We spent five months at Harper High School in Chicago, where last year alone 29 current and recent students were shot. 29. We went to get a sense of what it means to live in the midst of all this gun violence, how teens and adults navigate a world of funerals and Homecoming dances. We found so many incredible and surprising stories, this show is a two-parter; you can listen to Part Two here.
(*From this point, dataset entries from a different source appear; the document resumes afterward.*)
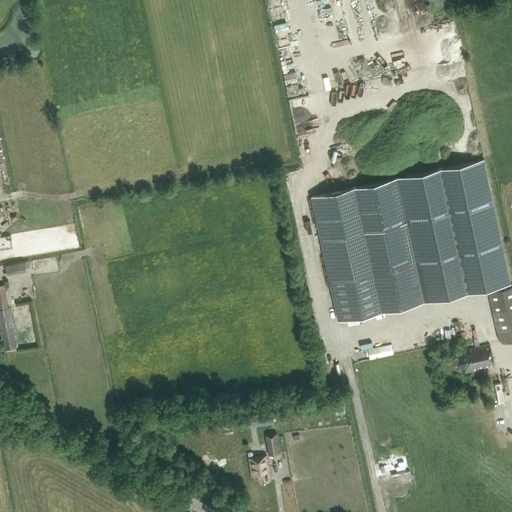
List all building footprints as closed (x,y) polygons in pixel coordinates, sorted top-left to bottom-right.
[(311,195),(338,319),(511,281),(483,157),(311,195)] [(8,203),(0,204),(0,226),(11,225),(8,203)] [(27,271),(25,261),(6,265),(8,274),(27,271)] [(0,326),(4,349),(17,347),(9,307),(8,307),(5,283),(0,283),(0,326)] [(511,340),(511,285),(488,291),(499,339),(503,343),(511,340)] [(477,369),(495,365),(490,344),(461,351),(461,354),(453,355),(456,369),(464,367),(466,372),(477,370),(477,369)] [(368,357),(381,356),(380,346),(368,347),(368,357)] [(272,411),(264,412),(266,423),(274,422),(272,411)] [(276,428),(271,429),(270,424),(264,424),(266,433),(265,434),(268,455),(288,452),(284,429),(276,431),(276,428)] [(259,482),(270,480),(266,454),(249,457),(252,475),(258,474),(259,482)]
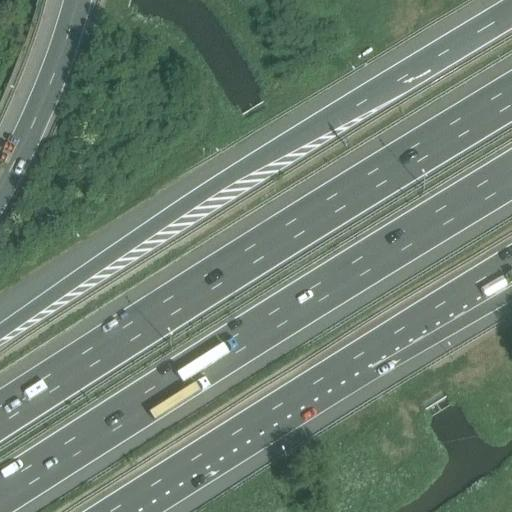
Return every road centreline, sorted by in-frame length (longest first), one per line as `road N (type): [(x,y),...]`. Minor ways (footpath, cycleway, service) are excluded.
road 1 (motorway): [(511,11),(247,167),(0,331)]
road 2 (motorway): [(511,97),(0,417)]
road 3 (motorway): [(0,494),(511,175)]
road 4 (motorway): [(111,511),(511,263)]
road 5 (motorway): [(75,0),(54,72),(0,187)]
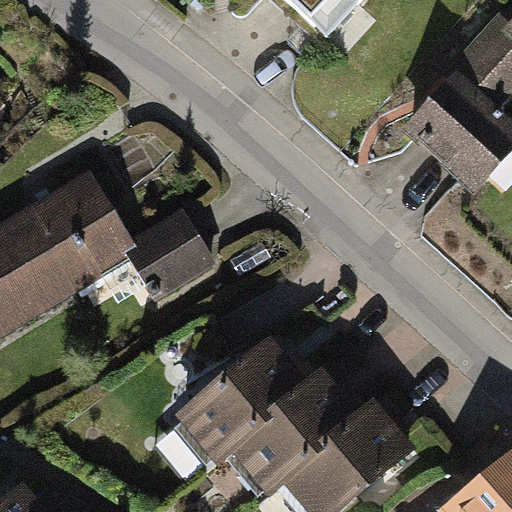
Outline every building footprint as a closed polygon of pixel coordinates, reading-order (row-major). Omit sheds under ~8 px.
[(283,0),(316,30),(343,0),(352,0),(358,5),(362,0),(283,0)] [(511,85),(511,33),(506,27),(456,83),(488,112),(511,85)] [(412,131),(476,190),(511,150),(511,134),(488,112),(456,83),(412,131)] [(132,248),(90,179),(0,233),(0,335),(133,255),(151,285),(146,288),(152,299),(211,263),(183,217),(132,248)] [(268,347),(184,417),(221,461),(236,448),(319,379),(307,364),(292,376),(268,347)] [(359,395),(344,407),(319,379),(236,448),(273,492),(288,479),(371,410),(359,395)] [(386,397),(371,410),(288,479),(315,511),(338,511),(409,454),(385,425),(399,413),(386,397)] [(511,511),(511,465),(455,511),(511,511)] [(0,511),(61,511),(60,510),(57,511),(36,511),(20,493),(0,510),(0,511)]
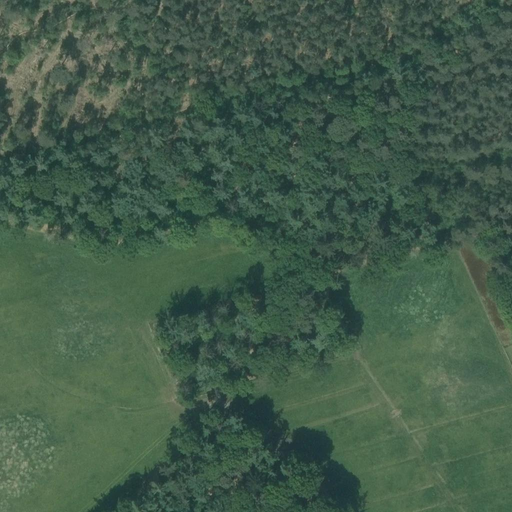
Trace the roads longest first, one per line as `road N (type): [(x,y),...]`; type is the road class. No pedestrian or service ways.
road 1 (track): [(0,154),(417,53),(473,0)]
road 2 (track): [(136,123),(156,0)]
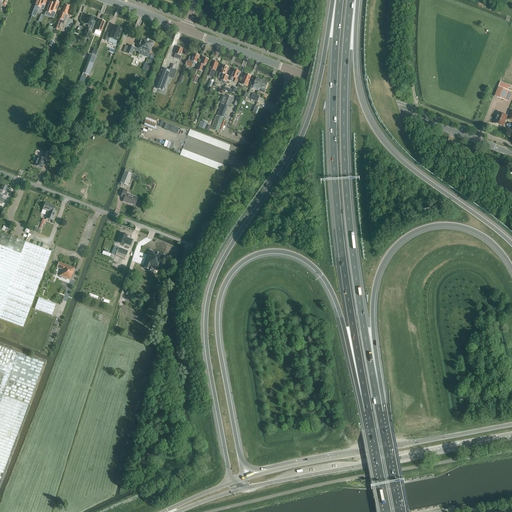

The stories of students living in what amounts to a war zone left me frustrated, angry, sad, and despairing. Shortly after hearing part one, I attended Leadership Greater Chicago’s “Celebrate Leaders Dinner.” Ric Estrada, 2013’s honoree as Distinguished Fellow, gave a sobering acceptance challenging the audience on whether we were modeling behaviors – defending ward or organizational boundaries – that led to our current climate of violence. He drew a direct line from the leaders sitting in that room to the environment that creates gang wars. Piled on top of my Harper High listening, I felt pretty hopeless in the face of the challenge.
At that same dinner, someone at my table suggested I meet Imran Khan, the Executive Director and Founder of EMBARC Chicago. Imran and I connected this morning at breakfast. I had Googled him in relation to EMBARC and was curious about how they did their work. EMBARC provides students in Chicago’s underserved neighborhoods with cultural and social opportunities to expand their world view and help them build social-cognitive skills. As he told me his story, Imran mentioned that he was also a teacher. I asked him where. He replied, “Harper High.”
I am sure I gave him a look he is quickly growing tired of seeing. “Have you heard the This American Life piece?” he asked. I replied that everyone in education had heard it.
Imran then gave a poignant outline of what his four years at Harper have taught him. In the midst of what he described as a place more violent than Afghanistan, he has learned to be hopeful. He shared stories of how EMBARC and the leadership at Harper have come together to create opportunities for students to expand their horizons and learn self-advocacy. He remains stubbornly committed to the idea that these students want to rise above their surroundings and achieve greatness. We talked about how many of his students become CCC students, and we took some small tentative steps on figuring out how we can work together.
One of the things I love about my job is that I meet so many amazing people who refuse to accept the status quo and put everything on the line to change things. This morning, I met another.